J-Term Journal: Learning the Ropes

Daniel M. Lynch

To thesis writers, a “Severe Weather Notice” does not elicit the same concerns as it does for normal, happier students on campus. For the luckier majority not writing—we know, you told us so—such a notice brings a wave of relief. Dining services open? Check. Snow removal outside your front door? Double-check. Quad shuttle to talk about your feelings with your girlfriend in the Quad? Checkmate (on you).

We masochists who signed up to write a few dozen pages on a topic interesting only to us (and this not guaranteed) have different concerns. The notice sent out on Jan. 11 had us worried: does “essential personnel” include the Widener library staff?

The gasp that went up around the Widener reading rooms as we all received the e-mail notice will haunt me for years to come. Working in one’s room is a euphemism for everything besides actual progress. Snow covering Cambridge would be a double blow. Not only would thesis writers be reduced to a day of inaction—a real possibility when half of each day is already wasted in stressing, reading online articles, and commiserating—but also the snow banks piled up haphazardly by plows were destined to get messier and more difficult to vault over with time.

Luckily, the J-Term inmates are not created equal. There’s a hierarchy determined by work ethic, ingenuity and arrival date on campus. Thesis junkies who arrived in the first several days of January served a tour of duty we later arrivals cannot match in experience.
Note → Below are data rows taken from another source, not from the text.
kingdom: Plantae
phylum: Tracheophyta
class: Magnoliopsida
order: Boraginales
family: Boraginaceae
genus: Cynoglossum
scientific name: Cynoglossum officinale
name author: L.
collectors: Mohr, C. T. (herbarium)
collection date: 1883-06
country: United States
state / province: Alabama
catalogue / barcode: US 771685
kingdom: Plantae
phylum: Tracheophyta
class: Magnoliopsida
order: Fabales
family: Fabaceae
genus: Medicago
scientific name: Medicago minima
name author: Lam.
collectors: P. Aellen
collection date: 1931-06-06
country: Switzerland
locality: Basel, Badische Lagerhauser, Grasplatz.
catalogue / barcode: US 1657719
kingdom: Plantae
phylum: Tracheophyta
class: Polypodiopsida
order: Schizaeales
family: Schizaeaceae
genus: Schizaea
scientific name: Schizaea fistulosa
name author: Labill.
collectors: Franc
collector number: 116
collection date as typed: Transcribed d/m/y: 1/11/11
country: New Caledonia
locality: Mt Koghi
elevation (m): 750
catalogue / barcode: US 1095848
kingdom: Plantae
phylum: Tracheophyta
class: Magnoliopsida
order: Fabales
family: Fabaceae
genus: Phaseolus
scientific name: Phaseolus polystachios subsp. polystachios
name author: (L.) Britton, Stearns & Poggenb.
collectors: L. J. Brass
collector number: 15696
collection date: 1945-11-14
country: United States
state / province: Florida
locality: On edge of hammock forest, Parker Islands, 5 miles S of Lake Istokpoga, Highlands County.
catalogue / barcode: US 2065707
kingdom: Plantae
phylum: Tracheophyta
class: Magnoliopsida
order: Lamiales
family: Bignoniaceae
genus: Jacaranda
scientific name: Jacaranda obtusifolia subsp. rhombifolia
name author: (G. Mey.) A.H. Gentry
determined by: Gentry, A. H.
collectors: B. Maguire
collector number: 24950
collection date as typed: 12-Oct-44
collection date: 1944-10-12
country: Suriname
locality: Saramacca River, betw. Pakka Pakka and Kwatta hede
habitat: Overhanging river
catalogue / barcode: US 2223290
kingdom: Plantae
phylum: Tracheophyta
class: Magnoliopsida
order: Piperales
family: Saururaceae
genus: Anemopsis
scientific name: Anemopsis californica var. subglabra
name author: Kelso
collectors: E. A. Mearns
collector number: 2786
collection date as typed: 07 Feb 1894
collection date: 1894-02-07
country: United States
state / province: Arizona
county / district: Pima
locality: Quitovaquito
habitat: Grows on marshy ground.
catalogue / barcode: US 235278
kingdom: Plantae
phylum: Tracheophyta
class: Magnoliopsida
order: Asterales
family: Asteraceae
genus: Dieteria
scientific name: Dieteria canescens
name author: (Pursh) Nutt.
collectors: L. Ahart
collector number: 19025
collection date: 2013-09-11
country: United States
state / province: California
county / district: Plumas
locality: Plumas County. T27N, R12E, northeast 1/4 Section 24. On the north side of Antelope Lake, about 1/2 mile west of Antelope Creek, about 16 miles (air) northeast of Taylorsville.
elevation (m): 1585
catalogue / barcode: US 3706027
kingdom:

They learned the jungle of the library in J-Term early; tolerating the rookies is part of their veteran duty.

In the chaos of the weather notice, such a Rambo took me under his wing. He didn’t just make it his mission to determine that the library would remain open. He pointed out an elevator straight to the back exit of the building I’d walked by many times without using. Saves five minutes each way. That’s a lot of time I can spend at my carrel, watching YouTube.

Thesis writing, and J-Term in general, is about the buddy system. We second-week arrivals are just trying to stay alive in this crossfire of winter storms and distraction. The early guard showing the way are Harvard’s real essential personnel.